━━━ Quoted passage ━━━

In November 1860, Thomas requested a one-year leave of absence. His antebellum career had been distinguished and productive, and he was one of the rare officers with field experience in all three combat arms—infantry, cavalry, and artillery. On his way home to southern Virginia, he suffered a mishap in Lynchburg, Virginia, falling from a train platform and severely injuring his back. This accident led him to contemplate leaving military service and caused him pain for the rest of his life. Continuing to New York to visit with his wife's family, Thomas stopped in Washington, D.C., and conferred with general-in-chief Winfield Scott, advising Scott that Maj. Gen. David E. Twiggs, the commander of the Department of Texas, harbored secessionist sympathies and could not be trusted in his post. Twiggs did indeed surrender his entire command to Confederate authorities shortly after Texas seceded, and later served in the Confederate military.
American Civil War
= Remaining with the Union
=At the outbreak of the Civil War, 19 of the 36 officers in the 2nd U.S. Cavalry resigned, including three of Thomas's superiors—Albert Sidney Johnston, Robert E. Lee, and William J. Hardee. Many Southern-born officers were torn between loyalty to their states and loyalty to their country. Thomas struggled with the decision but opted to remain with the United States. His Northern-born wife probably helped influence his decision. In response, his family turned his picture against the wall, destroyed his letters, and never spoke to him again. During the economic hard times in the South after the war, Thomas sent some money to his sisters, who angrily refused to accept it, declaring they had no brother.

━━━ Dataset entries ━━━

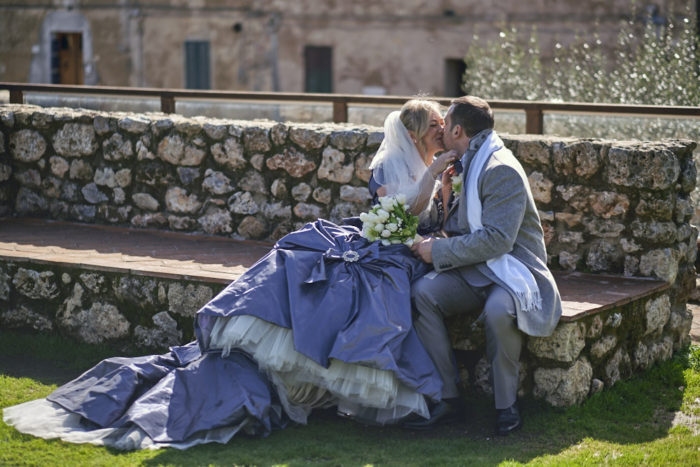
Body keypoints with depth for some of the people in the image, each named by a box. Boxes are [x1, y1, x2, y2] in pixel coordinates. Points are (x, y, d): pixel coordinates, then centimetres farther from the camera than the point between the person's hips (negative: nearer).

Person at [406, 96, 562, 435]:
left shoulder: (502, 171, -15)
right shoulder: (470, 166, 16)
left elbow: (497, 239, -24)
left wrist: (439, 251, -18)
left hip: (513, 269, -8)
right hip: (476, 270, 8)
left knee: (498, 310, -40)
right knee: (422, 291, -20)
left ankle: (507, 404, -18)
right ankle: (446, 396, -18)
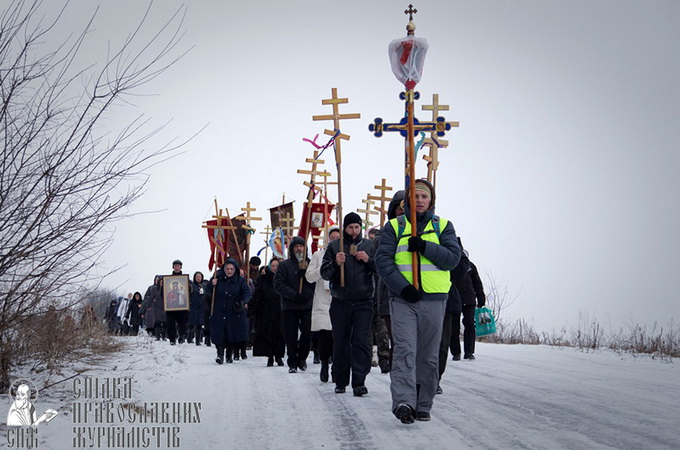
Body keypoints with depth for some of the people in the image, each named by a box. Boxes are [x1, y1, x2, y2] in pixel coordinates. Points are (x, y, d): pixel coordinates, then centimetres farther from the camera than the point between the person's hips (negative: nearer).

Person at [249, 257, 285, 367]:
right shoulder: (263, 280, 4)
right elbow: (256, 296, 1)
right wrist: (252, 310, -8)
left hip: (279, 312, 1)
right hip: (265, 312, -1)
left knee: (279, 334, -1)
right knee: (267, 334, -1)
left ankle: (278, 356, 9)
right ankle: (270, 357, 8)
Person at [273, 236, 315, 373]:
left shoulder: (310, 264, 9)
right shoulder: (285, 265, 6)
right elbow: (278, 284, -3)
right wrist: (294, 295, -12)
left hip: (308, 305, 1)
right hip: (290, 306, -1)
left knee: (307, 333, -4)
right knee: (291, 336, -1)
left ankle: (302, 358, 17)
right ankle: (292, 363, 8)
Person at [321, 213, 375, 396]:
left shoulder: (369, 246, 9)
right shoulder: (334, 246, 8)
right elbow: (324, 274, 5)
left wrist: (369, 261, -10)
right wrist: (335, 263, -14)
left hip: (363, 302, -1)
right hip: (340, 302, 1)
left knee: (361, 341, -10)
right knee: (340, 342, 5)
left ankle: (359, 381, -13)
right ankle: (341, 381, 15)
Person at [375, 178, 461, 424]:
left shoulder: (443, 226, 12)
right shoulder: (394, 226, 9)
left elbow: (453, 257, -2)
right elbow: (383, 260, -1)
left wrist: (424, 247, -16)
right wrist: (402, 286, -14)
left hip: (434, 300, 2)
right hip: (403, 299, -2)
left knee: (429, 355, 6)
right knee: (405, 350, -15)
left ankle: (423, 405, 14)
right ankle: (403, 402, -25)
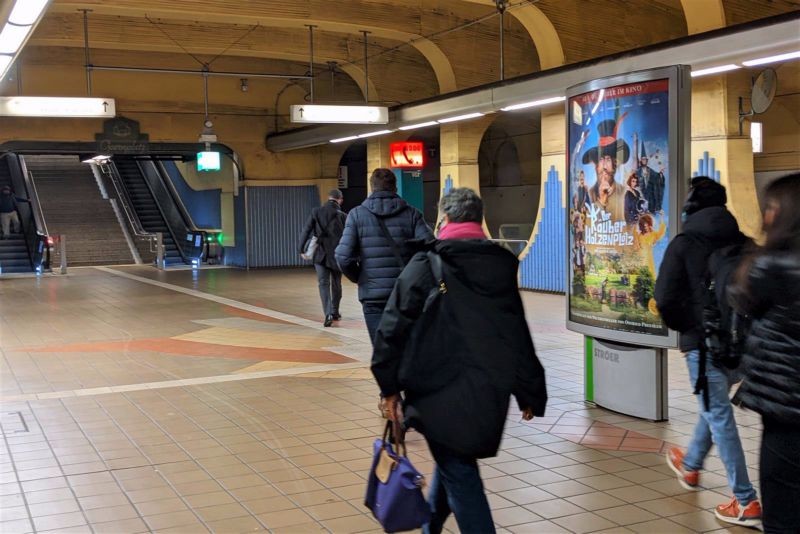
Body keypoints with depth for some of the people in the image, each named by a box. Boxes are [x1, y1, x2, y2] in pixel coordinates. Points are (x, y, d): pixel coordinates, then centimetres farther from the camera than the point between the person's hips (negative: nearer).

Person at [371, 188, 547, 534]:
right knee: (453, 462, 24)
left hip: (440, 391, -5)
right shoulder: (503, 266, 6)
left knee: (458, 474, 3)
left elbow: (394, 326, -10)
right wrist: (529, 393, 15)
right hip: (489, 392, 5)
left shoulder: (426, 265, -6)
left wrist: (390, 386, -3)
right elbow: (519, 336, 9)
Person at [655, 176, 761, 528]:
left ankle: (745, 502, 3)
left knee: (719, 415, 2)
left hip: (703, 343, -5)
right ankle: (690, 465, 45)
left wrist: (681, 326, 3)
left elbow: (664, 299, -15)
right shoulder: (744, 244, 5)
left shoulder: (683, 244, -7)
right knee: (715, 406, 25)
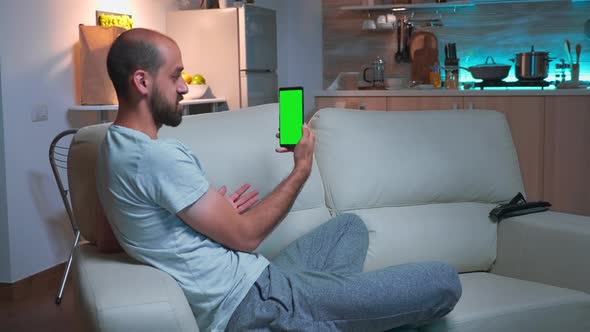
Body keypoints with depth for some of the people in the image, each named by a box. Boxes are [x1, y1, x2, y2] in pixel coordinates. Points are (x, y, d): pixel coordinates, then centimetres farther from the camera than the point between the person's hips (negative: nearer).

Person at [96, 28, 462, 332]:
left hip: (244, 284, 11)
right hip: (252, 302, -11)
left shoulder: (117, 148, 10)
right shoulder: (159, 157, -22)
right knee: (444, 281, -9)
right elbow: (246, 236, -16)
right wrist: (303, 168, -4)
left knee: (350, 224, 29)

━━━

- [Directions]:
1 > Besides Thomas himself, name every person who appears in the passage about Thomas.
2 > Answer these from the passage about Thomas:
(a) In what town did Thomas fall from a train platform?
(b) How many of the 36 officers in the 2nd U.S. Cavalry resigned?
(c) How did his sisters respond when Thomas sent them money?
3 > Reproduce the passage about Thomas, starting with "American Civil War" and going on through "had no brother.".

- [Exercise responses]:
1 > Winfield Scott, David E. Twiggs, Albert Sidney Johnston, Robert E. Lee, William J. Hardee

2 >
(a) Lynchburg, Virginia
(b) 19
(c) They angrily refused to accept it and declared they had no brother.

3 >
American Civil War
= Remaining with the Union
=At the outbreak of the Civil War, 19 of the 36 officers in the 2nd U.S. Cavalry resigned, including three of Thomas's superiors—Albert Sidney Johnston, Robert E. Lee, and William J. Hardee. Many Southern-born officers were torn between loyalty to their states and loyalty to their country. Thomas struggled with the decision but opted to remain with the United States. His Northern-born wife probably helped influence his decision. In response, his family turned his picture against the wall, destroyed his letters, and never spoke to him again. During the economic hard times in the South after the war, Thomas sent some money to his sisters, who angrily refused to accept it, declaring they had no brother.